Köln - Das ging richtig ab! Für eine Notfallübung von Feuerwehr und Deutsches Rotes Kreuz trafen sich zwei echte Motorradgangs zur inszenierten Massensause mit anschließenden Ausschreitungen.
Und die wilden Männer der Gruppen „Mad Dogs“ (Verrückten Hunde, Rhein-Sieg-Kreis) und „Thunderbirds“ (Donnervögel, aus Wesseling) machten ihren Job so gut, dass es Rettungskräfte, die nicht in die Simulation eingeweiht waren, mit der Angst zu tun bekamen.
Schauplatz: Die verlassene, verschachtelte Fabrikruine der ehemaligen Norton-Werke in Wesseling. Wo früher Schleifpapier hergestellt wurde, sind die Banden eingebrochen, haben eine Drogenparty geschmissen - und schlagen sich jetzt die Köpfe ein, so das „Drehbuch“ . „In Wirklichkeit sind wir ganz friedlich“ meint „Mad Dog“ Balu (43).
Die angeschlagenen Männer, mit Knete und Kunstblut verunstaltet. torkeln davon, verlieren sich auf dem 200.000 Quadratmeter großen Gelände - und werden von 13 Kölner Spezial-Spürhunden, die bei torkelnden oder liegenden Personen anschlagen, gesucht.
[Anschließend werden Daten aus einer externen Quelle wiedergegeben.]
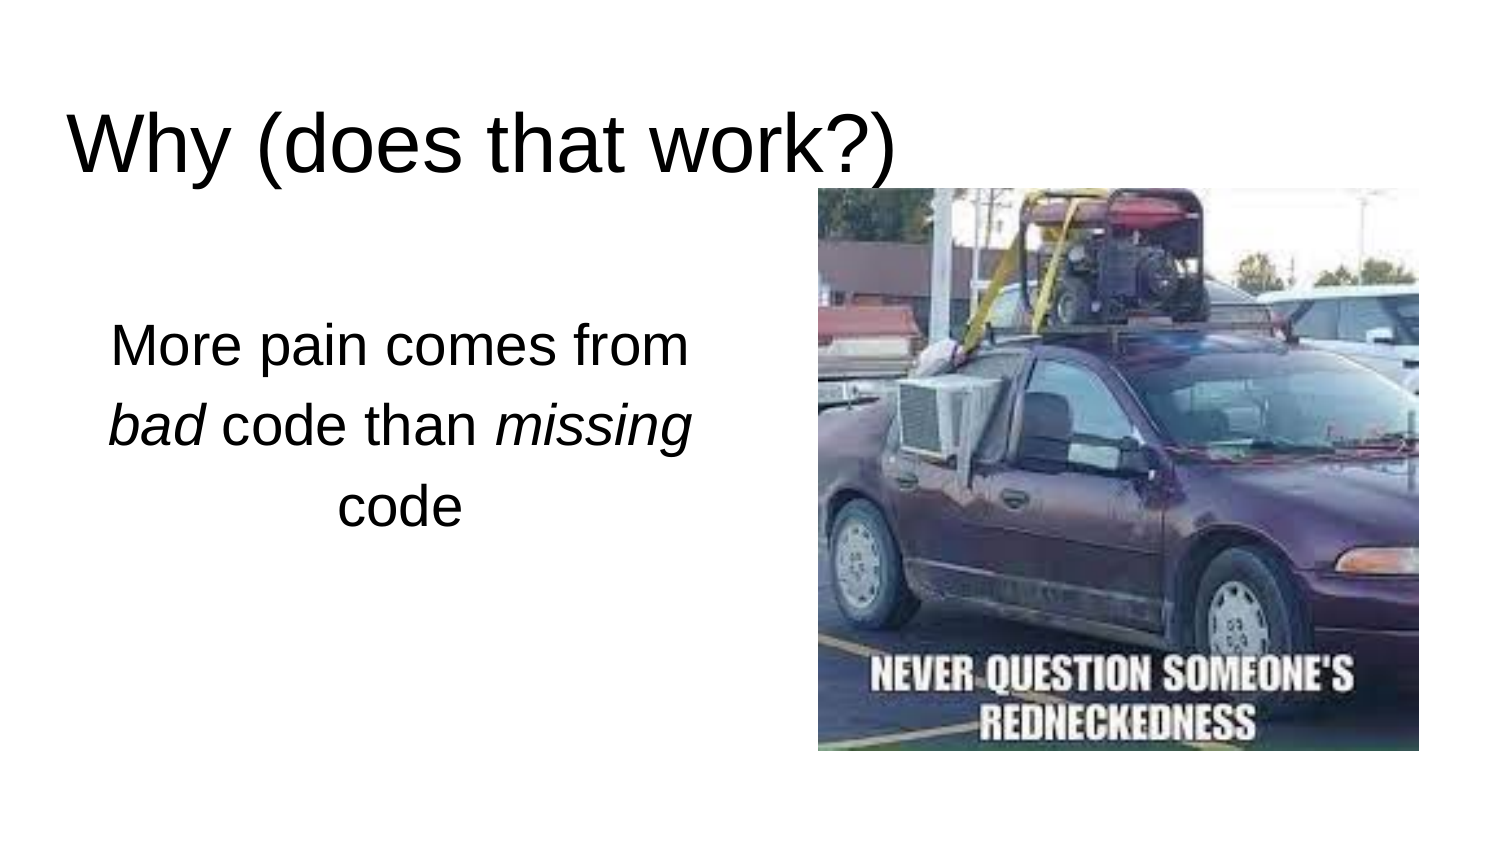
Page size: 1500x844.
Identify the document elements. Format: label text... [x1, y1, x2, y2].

list More pain comes from bad code than missing code [51, 189, 750, 751]
picture [818, 188, 1419, 751]
title Why (does that work?) [51, 74, 1449, 169]
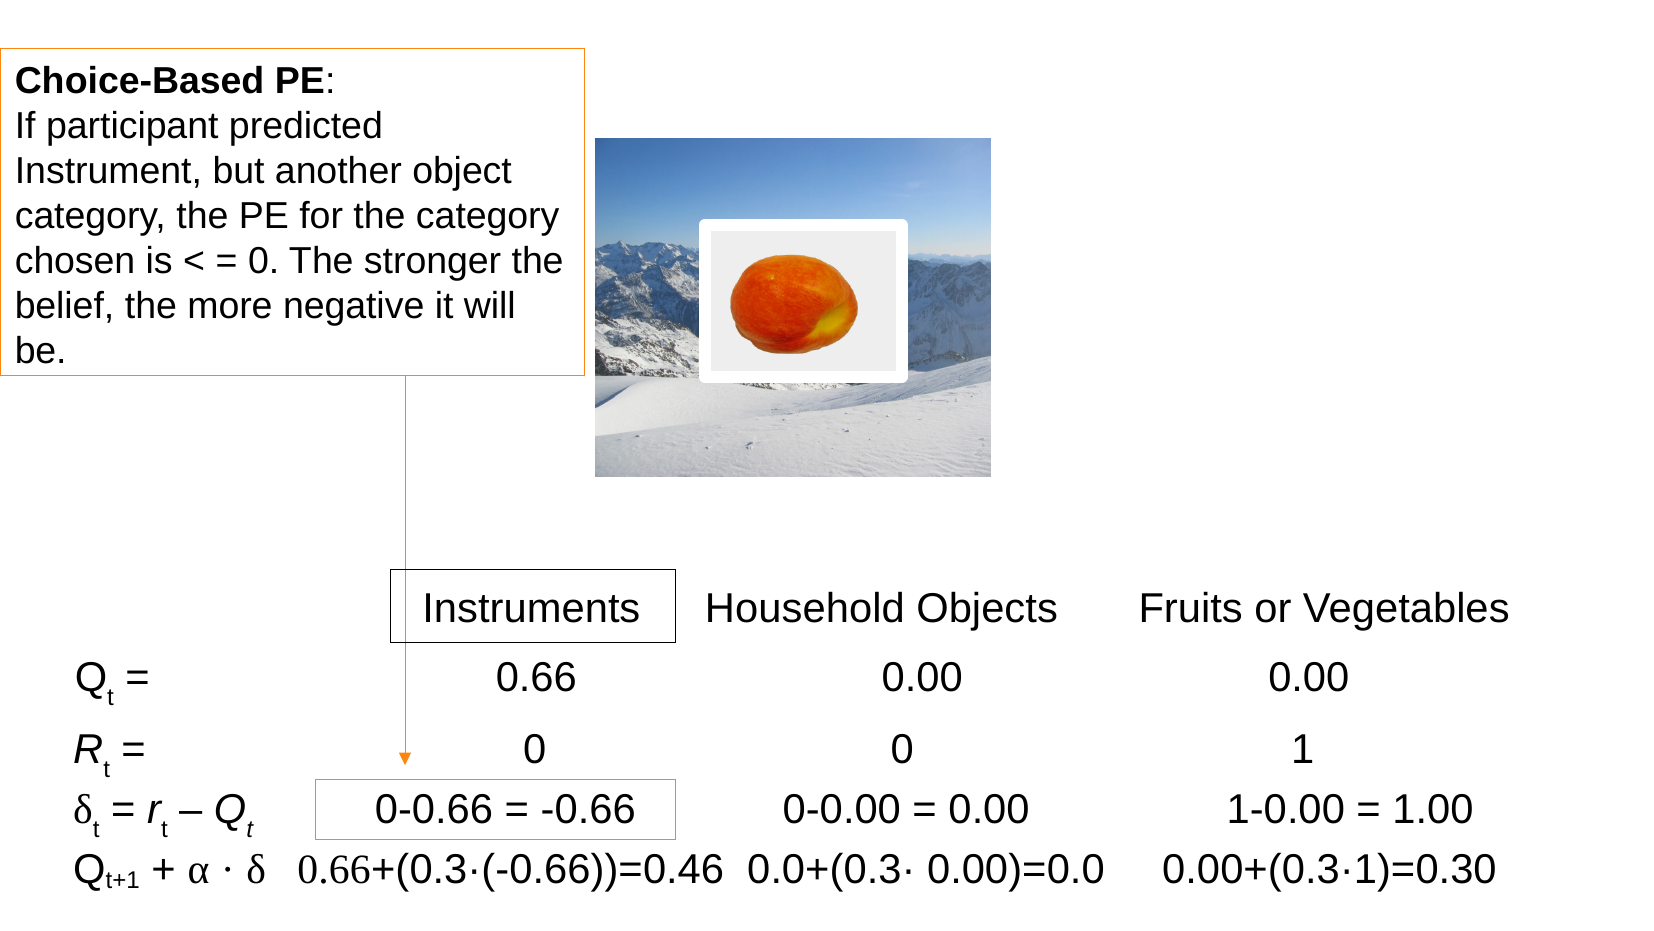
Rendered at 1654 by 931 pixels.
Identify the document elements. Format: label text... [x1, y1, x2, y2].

text_box Instruments Household Objects Fruits or Vegetables [407, 570, 675, 642]
picture [595, 138, 991, 477]
text_box Rt = 0 0 1 δt = rt – Qt 0-0.66 = -0.66 0-0.00 = 0.00 1-0.00 = 1.00 Qt+1 + α · δ 0.66+(0.3·(-0.66))=0.46 0.0+(0.3· 0.00)=0.0 0.00+(0.3·1)=0.30 [58, 714, 1654, 931]
text_box Qt = 0.66 0.00 0.00 [59, 630, 405, 714]
text_box Choice-Based PE: If participant predicted Instrument, but another object category, the PE for the category chosen is < = 0. The stronger the belief, the more negative it will be. [0, 48, 585, 376]
text_box Instruments Household Objects Fruits or Vegetables [407, 564, 1654, 643]
text_box Qt = 0.66 0.00 0.00 [406, 643, 1654, 714]
text_box [705, 224, 902, 377]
Die Idee, für dieses Szenario echte Rocker zu engagieren, kam von Hundeführerin Dagmar Kreuz-Dörr: „Mein Schwager ist Mitglied der Mad Dogs, ihn habe ich gefragt- und die Gang beschloss, mitzumachen.“
Die Aktion sei „ganz toll“ gelaufen, weil bei den Einsatzkräften auch echte Nervosität aufkam. „Einige der Kollegen haben wir zunächst im Glauben gelassen, dass sie zu einem echten Einsatz gerufen wurden. Als die dann sahen, wie sich die Rocker mit den Feuerwehrmännern anlegten, waren sie schockiert.“ Den Acht-Stunden-Einsatz legten Rocker Balu und seine Kameraden für lau hin - war ja Ehrensache.